The aperture is club-shaped, being oval above with a sharp angulation at the upper point, and prolonged into a long, relatively narrow, but slightly widening siphonal canal, which is open due to the oblique cutting away of the columellar lip. The outer lip is thin, sharp, and patulous, with a slight contraction at the edge of the siphonal canal. It leaves the body nearly at a right angle and advances with a very slight convexity to the keel. Above the keel lies a deep, thin-lipped, U-shaped sinus, whose lower margin is parallel to, but slightly above, the conical thread.

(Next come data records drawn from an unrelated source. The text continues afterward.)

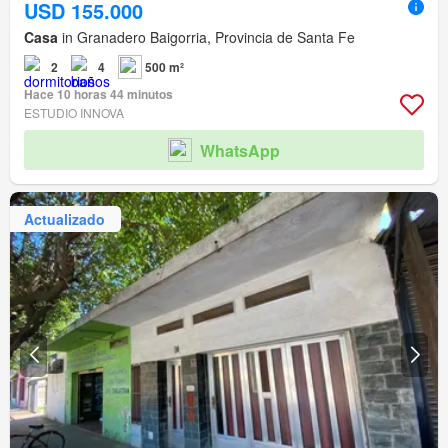
USD 155.000
Casa
in Granadero Baigorria, Provincia de Santa Fe
2
4
500 m²
Hace 10 horas 44 minutos
ESTUDIO INNOVA
WhatsApp
Actualizado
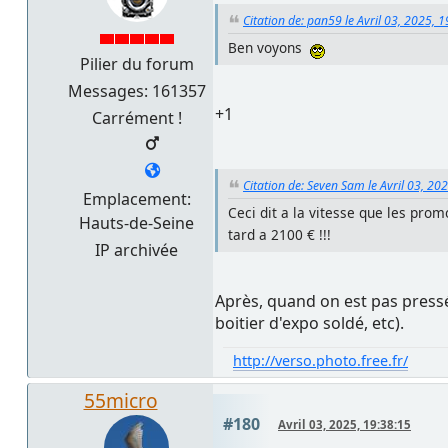
Citation de: pan59 le Avril 03, 2025, 
Ben voyons
Pilier du forum
Messages: 161357
+1
Carrément !
Citation de: Seven Sam le Avril 03, 20
Emplacement:
Ceci dit a la vitesse que les promo
Hauts-de-Seine
tard a 2100 € !!!
IP archivée
Après, quand on est pas pressé
boitier d'expo soldé, etc).
http://verso.photo.free.fr/
55micro
#180
Avril 03, 2025, 19:38:15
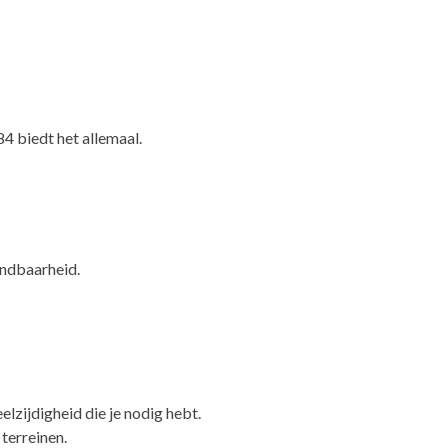
84 biedt het allemaal.
endbaarheid.
elzijdigheid die je nodig hebt.
terreinen.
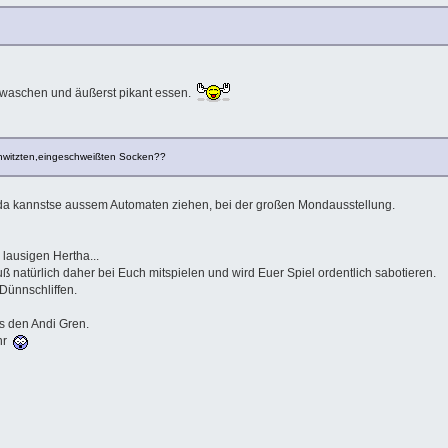
 waschen und äußerst pikant essen.
hwitzten,eingeschweißten Socken??
, da kannstse aussem Automaten ziehen, bei der großen Mondausstellung.
 lausigen Hertha...
muß natürlich daher bei Euch mitspielen und wird Euer Spiel ordentlich sabotieren.
Dünnschliffen.
s den Andi Gren.
ehr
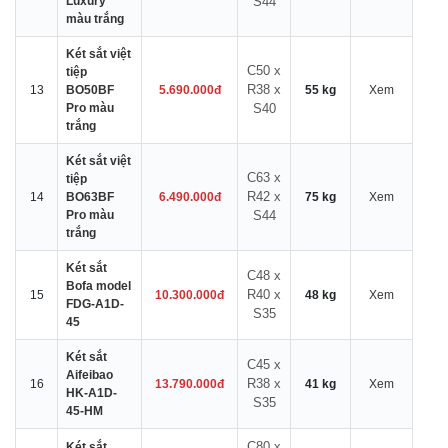
Luxury
S44
màu trắng
Két sắt việt
C50 x
tiệp
R38 x
13
BO50BF
5.690.000đ
55 kg
Xem
Pro màu
S40
trắng
Két sắt việt
C63 x
tiệp
R42 x
14
BO63BF
6.490.000đ
75 kg
Xem
Pro màu
S44
trắng
Két sắt
C48 x
Bofa model
R40 x
15
10.300.000đ
48 kg
Xem
FDG-A1D-
S35
45
Két sắt
C45 x
Aifeibao
R38 x
16
13.790.000đ
41 kg
Xem
HK-A1D-
S35
45-HM
C80 x
Két sắt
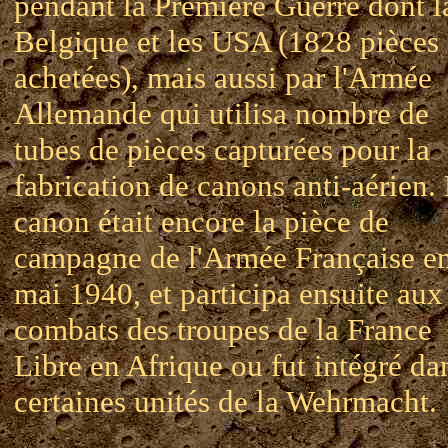
pendant la Première Guerre dont l
Belgique et les USA (1828 pièces
achetées), mais aussi par l'Armée
Allemande qui utilisa nombre de
tubes de pièces capturées pour la
fabrication de canons anti-aérien.
canon était encore la pièce de
campagne de l'Armée Française e
mai 1940, et participa ensuite aux
combats des troupes de la France
Libre en Afrique ou fut intégré da
certaines unités de la Wehrmacht.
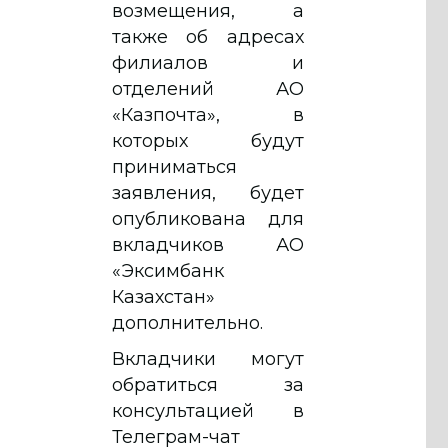
возмещения, а
также об адресах
филиалов и
отделений АО
«Казпочта», в
которых будут
приниматься
заявления, будет
опубликована для
вкладчиков АО
«Эксимбанк
Казахстан»
дополнительно.
Вкладчики могут
обратиться за
консультацией в
Телеграм-чат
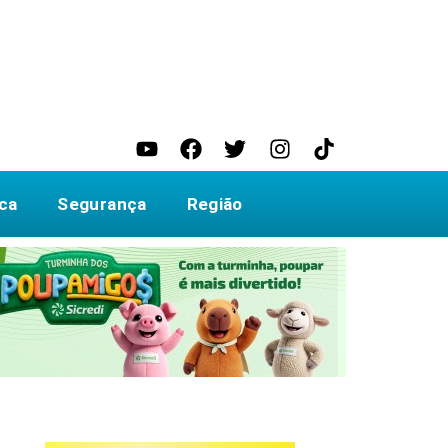
ica
Segurança
Região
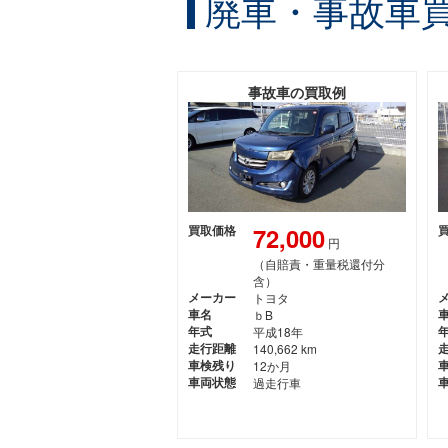
廃車・事故車
事故車の買取例
72,000
買取価格
円
（自賠責・重量税還付分
含）
メーカー
トヨタ
車名
ｂB
年式
平成18年
走行距離
140,662 km
車検残り
12か月
車両状態
過走行車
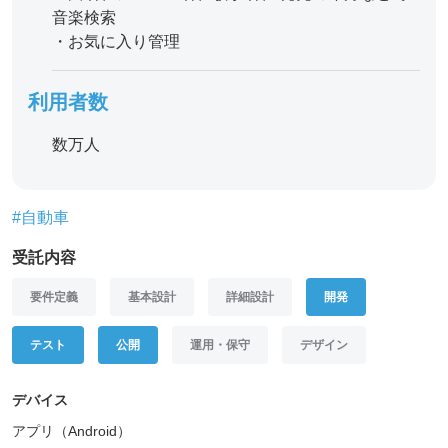
音楽検索
・お気に入り管理
利用者数
数万人
#自動車
受託内容
要件定義
基本設計
詳細設計
開発
テスト
公開
運用・保守
デザイン
デバイス
アプリ（Android）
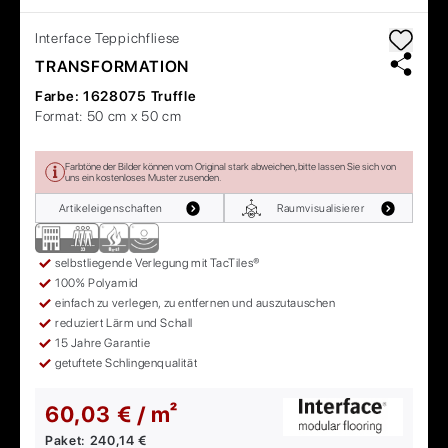
Interface
Teppichfliese
TRANSFORMATION
Farbe:
1628075 Truffle
Format:
50 cm x 50 cm
Farbtöne der Bilder können vom Original stark abweichen, bitte lassen Sie sich von
uns ein kostenloses Muster zusenden.
Artikeleigenschaften
Raumvisualisierer
selbstliegende Verlegung mit TacTiles®
100% Polyamid
einfach zu verlegen, zu entfernen und auszutauschen
reduziert Lärm und Schall
15 Jahre Garantie
getuftete Schlingenqualität
60,03 € / m²
Paket:
240,14 €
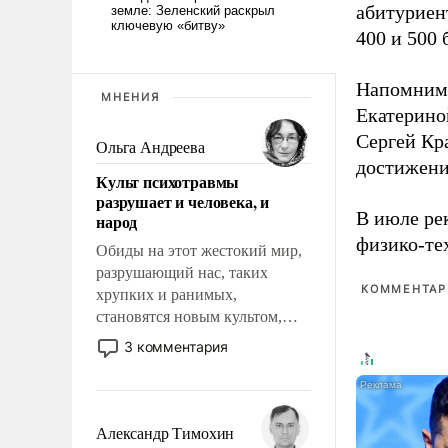
абитуриен
400 и 500 
Напомним
МНЕНИЯ
Екатерино
Сергей Кр
Ольга Андреева
достижени
Культ психотравмы
разрушает и человека, и
В июле ре
народ
физико-те
Обиды на этот жестокий мир,
разрушающий нас, таких
КОММЕНТАРИ
хрупких и ранимых,
становятся новым культом,
постепенно вытесняя и
3 комментария
отменяя традиционное
требование к человеку – быть
мужественным и твердым под
ударами судьбы, брать на себя
Александр Тимохин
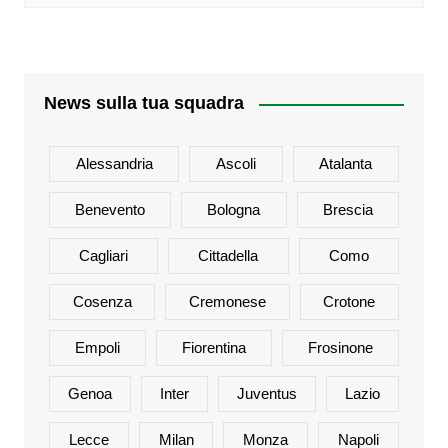
News sulla tua squadra
Alessandria
Ascoli
Atalanta
Benevento
Bologna
Brescia
Cagliari
Cittadella
Como
Cosenza
Cremonese
Crotone
Empoli
Fiorentina
Frosinone
Genoa
Inter
Juventus
Lazio
Lecce
Milan
Monza
Napoli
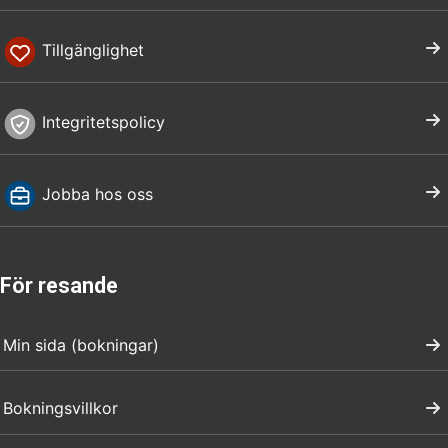
Tillgänglighet
Integritetspolicy
Jobba hos oss
För resande
Min sida (bokningar)
Bokningsvillkor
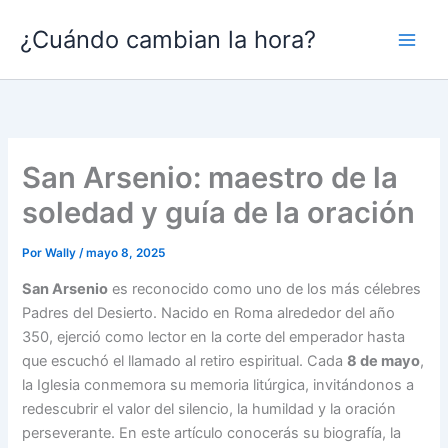
Ir
¿Cuándo cambian la hora?
al
contenido
San Arsenio: maestro de la
soledad y guía de la oración
Por
Wally
/
mayo 8, 2025
San Arsenio
es reconocido como uno de los más célebres
Padres del Desierto. Nacido en Roma alrededor del año
350, ejerció como lector en la corte del emperador hasta
que escuchó el llamado al retiro espiritual. Cada
8 de mayo
,
la Iglesia conmemora su memoria litúrgica, invitándonos a
redescubrir el valor del silencio, la humildad y la oración
perseverante. En este artículo conocerás su biografía, la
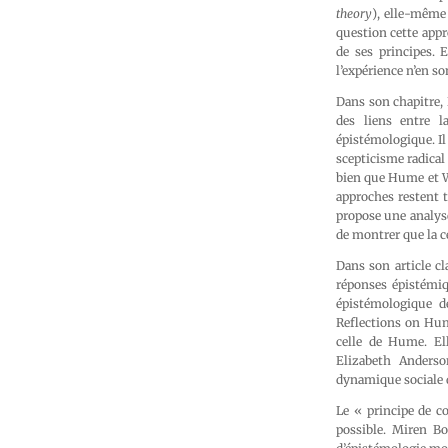
theory
), elle-même 
question cette appr
de ses principes. 
l’expérience n’en s
Dans son chapitre,
des liens entre l
épistémologique. Il
scepticisme radical 
bien que Hume et W
approches restent 
propose une analys
de montrer que la 
Dans son article cl
réponses épistémi
épistémologique d
Reflections on Hum
celle de Hume. Ell
Elizabeth Anderson
dynamique sociale d
Le « principe de c
possible. Miren B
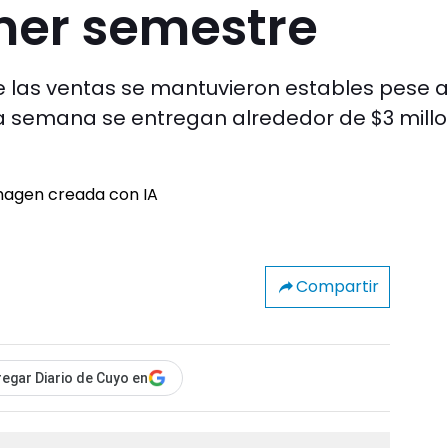
mer semestre
e las ventas se mantuvieron estables pese a
 semana se entregan alrededor de $3 mill
Compartir
egar Diario de Cuyo en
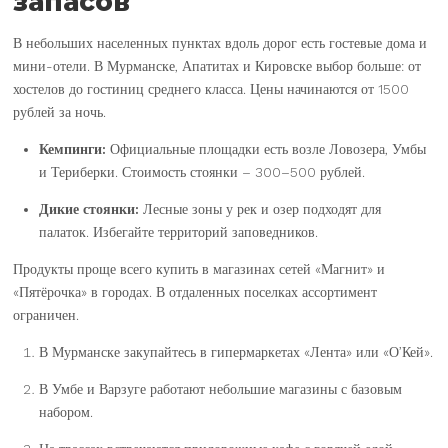
запасов
В небольших населенных пунктах вдоль дорог есть гостевые дома и
мини-отели. В Мурманске, Апатитах и Кировске выбор больше: от
хостелов до гостиниц среднего класса. Цены начинаются от 1500
рублей за ночь.
Кемпинги:
Официальные площадки есть возле Ловозера, Умбы
и Териберки. Стоимость стоянки – 300–500 рублей.
Дикие стоянки:
Лесные зоны у рек и озер подходят для
палаток. Избегайте территорий заповедников.
Продукты проще всего купить в магазинах сетей «Магнит» и
«Пятёрочка» в городах. В отдаленных поселках ассортимент
ограничен.
В Мурманске закупайтесь в гипермаркетах «Лента» или «О’Кей».
В Умбе и Варзуге работают небольшие магазины с базовым
набором.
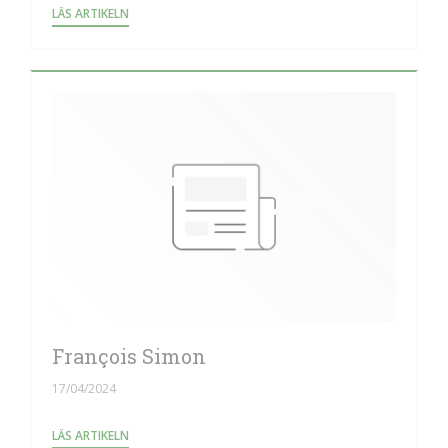
((ÖPPNAS I ETT NYTT FÖNSTER))
LÄS ARTIKELN
François Simon
17/04/2024
((ÖPPNAS I ETT NYTT FÖNSTER))
LÄS ARTIKELN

From the keel, the lip's edge is first convex and then slightly receding at the front, while on the side, it is first convex and then concave to the point of the snout, where it becomes very straight. The columellar lip has a thin, porcellaneous glaze that spreads slightly on the body, from which the spirals are cut somewhat away. The lip is slightly concave above, then straight, and early and obliquely cut away at the front of the columella, where it is slightly prominent, finally running out to the point of the snout as a thin edge bordering the siphonal canal.

==Distribution==
This species is found in the Southern Indian Ocean between Kerguelen and Heard Island.